There's two I've tried to do this:

- On the wait side, do the CAS to set the "waiter present" bit. Down unlock, do a (relaxed) read of the lock word, and if "waiter present" isn't set, just do a release store to unlock (and go down some slow CAS-y wake path if a waiter is present). On the wait side, never do an un-timed futex wait; just do a series of timed waits, with increasing wait times (so that you still eventually fix things if you hit the unlucky race between the previous holder's check+store sequence). (You can also do some tricks with counters to let waiters do an unconditional sleep once they get their wait acknowledged).

- Split out the "waiter present" bit into its own byte, do a store-load sequence (with just a compiler reordering fence) to check for waiters, and have waiters either do a membarrier() syscall or wait "long enough" that they're sure they've gotten the same effect. (This gets tricky w.r.t. mutex lifetime though; you either need out of band lifetime knowledge or to use RCU or whatever and indirect through pointers).

Practically, neither was ever "better enough" for anything but microbenchmarks to be worth the complexity.

gpderetta · 2024-10-03T14:47:34 1727966854

> Split out the "waiter present" bit into its own byte, do a store-load sequence (with just a compiler reordering fence) to check for waiters, and have waiters either do a membarrier() syscall or wait "long enough" that they're sure they've gotten the same effect. (This gets tricky w.r.t. mutex lifetime though; you either need out of band lifetime knowledge or to use RCU or whatever and indirect through pointers).

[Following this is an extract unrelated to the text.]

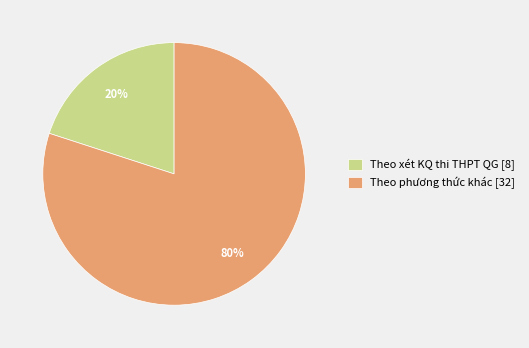

True or false: Theo phương thức khác [32] accounts for 80% of the total.

True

If you are doing this, given the cost of membarrier, you are optimizing for almost always uncontended locks. At this point you can make your lock default-owned by the first thread to lock it and have the owner lock and unlock be basically free until it is contended. This is basically the biased locking optimization that Java implements (or used to).

davidtgoldblatt · 2024-10-03T17:20:42 1727976042

It kinda depends; you only do the membarrier when you're about to sleep anyways, and the non-expedited membarrier() call is just a synchronize_rcu(), so it's not that drastically more expensive than a futex wait.

You don't necessarily want a biased lock for all this kind of stuff, because "sparsely contended" doesn't necessarily imply thread-associated. E.g. one place I was looking at this for was locks for pages of virtual memory in a heap; no thread "owns" any given heap page, but it was very uncommon to get unlucky and have two threads touching adjacent pages at the exact same time. These kind of "sloppy mutexes" get half the fast-path speedup of biased locks but without the heavily asymmetric performance costs. (At least, that was the theory; like I said it didn't really pan out to be that useful in practice).